Au-delà du piège à cons

« L’État est toujours un pouvoir conservateur qui authentifie, régularise, organise les conquêtes du progrès mais ne les inaugure jamais. Elles ont toujours leur origine dans la base populaire… » – Sismondi

Les libéraux, dans leur tentative de s’accrocher au pouvoir, nous promettent des lendemains qui chantent après avoir eu 15 ans pour réaliser leurs promesses. Les péquistes jouent quant à eux leur survie et dépoussièrent leur vieux fond plus progressiste après avoir transformé le rêve d’une génération en un projet bureautico-comptable, pour ensuite le repousser aux calendes grecques. Mais la campagne du PQ, tout comme celle de Legault, est torpillé par les déboires de ses candidatEs et les médias en raffolent.

L’urgence…

Récemment, François Legault, le meneur dans les sondages, nous faisait part de sa plus grande peur, soit que ses petits-enfants ne parlent plus le français. Après avoir vécu un été caniculaire, le chef de la CAQ aurait de bonnes raisons de s’inquiéter pour l’avenir de ses petits-enfants. Car ce n’est qu’un début, les changements climatiques entraîneront dans les prochaines années la hausse du niveau des mers, la désoxygénation et acidification des océans, des modifications dans l’aire de distribution de certains animaux et espèces végétales, la destruction d’écosystèmes rares, des inondations, des records de chaleur, l’augmentation des typhons, des inondations, des cyclones, etc.

Mais non, le problème c’est que l’immigration est une menace pour la langue française. Du moins, c’est pour l’heure ce qui est le plus payant de dire en période électorale. Peut-être qu’on parlera des dérèglements climatiques lorsque qu’ils entraîneront des vagues de réfugiés climatiques et que ça fera capoter la droite identitaire, populiste et fascisante.

Et Québec Solidaire et les Verts dans tout ça? 

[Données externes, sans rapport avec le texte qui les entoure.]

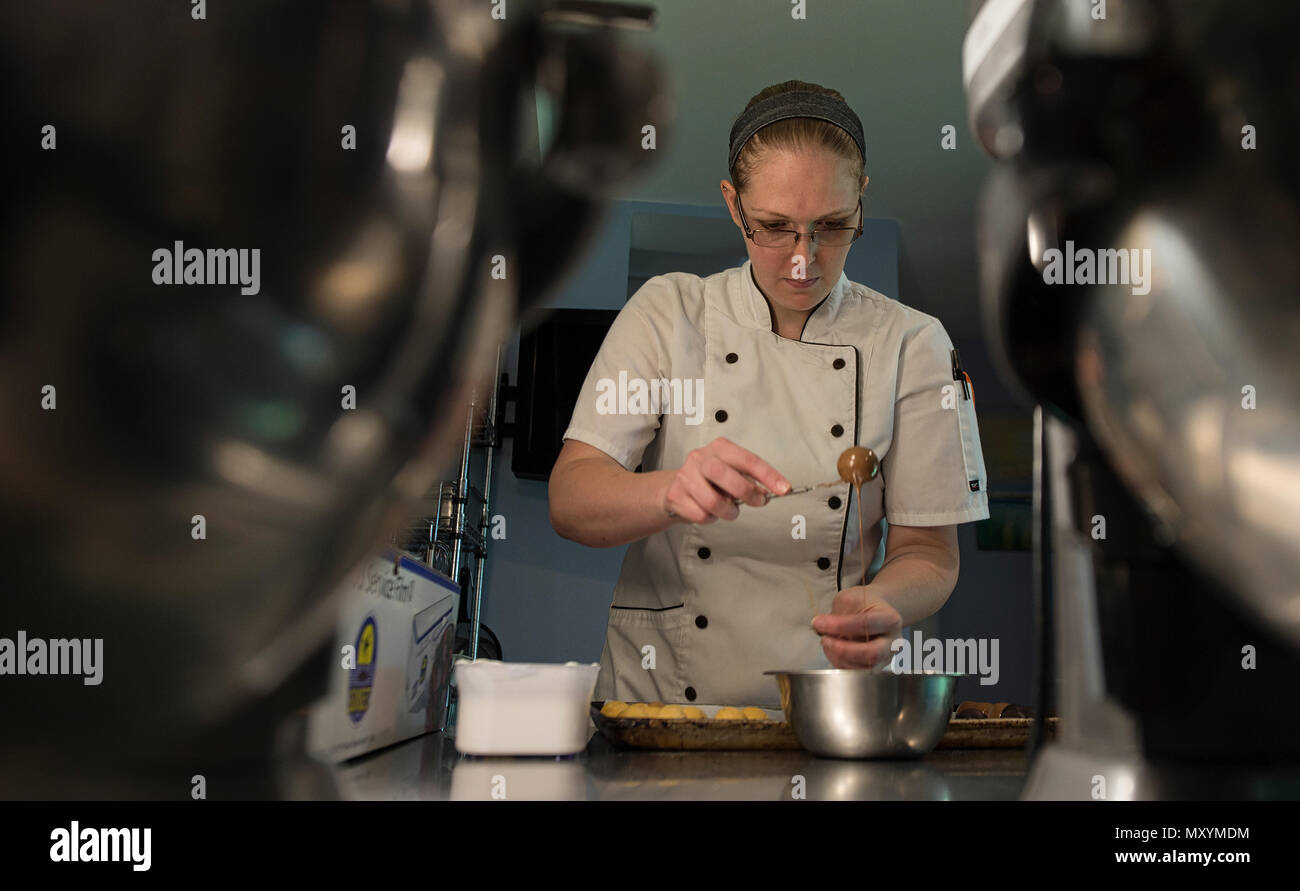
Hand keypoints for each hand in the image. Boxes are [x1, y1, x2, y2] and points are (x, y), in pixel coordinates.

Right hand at [661, 437, 790, 523]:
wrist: (675, 488)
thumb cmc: (709, 479)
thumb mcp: (731, 471)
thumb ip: (749, 479)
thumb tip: (769, 491)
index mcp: (719, 448)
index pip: (747, 459)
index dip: (768, 475)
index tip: (783, 488)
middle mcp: (700, 458)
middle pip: (723, 474)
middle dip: (745, 492)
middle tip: (757, 502)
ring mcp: (686, 476)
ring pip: (712, 501)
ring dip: (728, 511)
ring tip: (729, 510)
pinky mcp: (676, 496)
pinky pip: (701, 514)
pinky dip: (711, 518)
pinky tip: (710, 511)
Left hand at [812, 586, 902, 668]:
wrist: (877, 612)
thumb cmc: (865, 605)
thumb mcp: (851, 599)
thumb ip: (838, 614)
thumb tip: (821, 627)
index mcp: (890, 619)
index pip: (865, 624)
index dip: (839, 625)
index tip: (819, 622)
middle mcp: (892, 642)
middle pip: (872, 654)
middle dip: (844, 650)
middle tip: (825, 639)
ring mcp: (884, 658)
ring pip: (862, 667)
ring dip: (838, 657)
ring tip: (827, 642)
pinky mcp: (874, 668)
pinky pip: (855, 673)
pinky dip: (839, 662)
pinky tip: (832, 650)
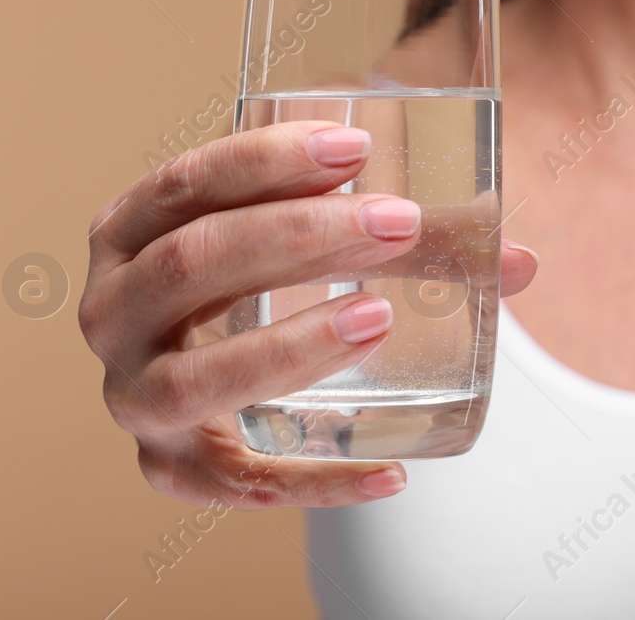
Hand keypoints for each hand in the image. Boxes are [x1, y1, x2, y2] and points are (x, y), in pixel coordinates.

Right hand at [79, 120, 537, 507]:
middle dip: (298, 236)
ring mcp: (134, 397)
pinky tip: (391, 472)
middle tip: (395, 223)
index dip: (266, 160)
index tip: (359, 149)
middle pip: (191, 264)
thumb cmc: (267, 276)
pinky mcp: (172, 468)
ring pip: (197, 378)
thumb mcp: (318, 234)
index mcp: (130, 232)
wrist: (213, 367)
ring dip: (289, 345)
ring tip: (376, 318)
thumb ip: (416, 237)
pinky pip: (239, 485)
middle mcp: (112, 312)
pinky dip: (316, 481)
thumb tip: (522, 262)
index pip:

Québec Solidaire (QS) essaie de jouer dans la cour des grands avec un bel autobus orange et en nous présentant un argumentaire tout aussi comptable que les autres.  Comme sur le salaire minimum à 15$ de l’heure: « Quand on augmente le pouvoir d’achat des gens, ils dépensent cet argent-là autour d’eux. Rapidement, la hausse du salaire minimum va stimuler l’économie locale », a déclaré par l’entremise d’un communiqué le co-porte-parole de QS Gabriel Nadeau-Dubois. Vive la société de consommation! Et ça c’est sans compter que le parti a émis le souhait d’aider les entreprises à s’adapter à la hausse du salaire minimum . Et pourtant, les chroniqueurs de Québécor continuent d’affirmer que QS appartient à la gauche radicale. On dirait bien que ces chroniqueurs confondent les économistes John Maynard Keynes et Karl Marx.

De leur côté, les Verts proposent la semaine de travail à 32 heures. En conférence de presse, Alex Tyrell a expliqué vouloir réduire la semaine de travail: « pour que les gens puissent avoir plus de temps en famille, plus de temps pour s’impliquer dans la communauté… ». Déjà, c’est plus intéressant que le statu quo, mais le chef vient gâcher le tout en affirmant: « pour qu’on puisse profiter de la nouvelle technologie qui fait en sorte que les gens sont plus productifs avec moins d’heure travaillées. »

On est encore loin de la nécessaire décroissance libertaire .

Alors le 1er octobre, « je rentre chez moi et je fais la grève ». Évidemment, le changement souhaité n’adviendra ni par les urnes, ni par l’abstention. Pour mettre fin à l’ordre de privilèges et d’exploitation vécu sous le joug du capitalisme, du patriarcat et du colonialisme, nous devons renforcer l’autonomie de nos collectivités en reprenant individuellement et collectivement le contrôle de nos vies, de nos villes et de nos moyens d’existence.

Ngalla, membre du collectif anarchiste Emma Goldman

N.B. Nos propositions feront l’objet d’un prochain texte à paraître sous peu.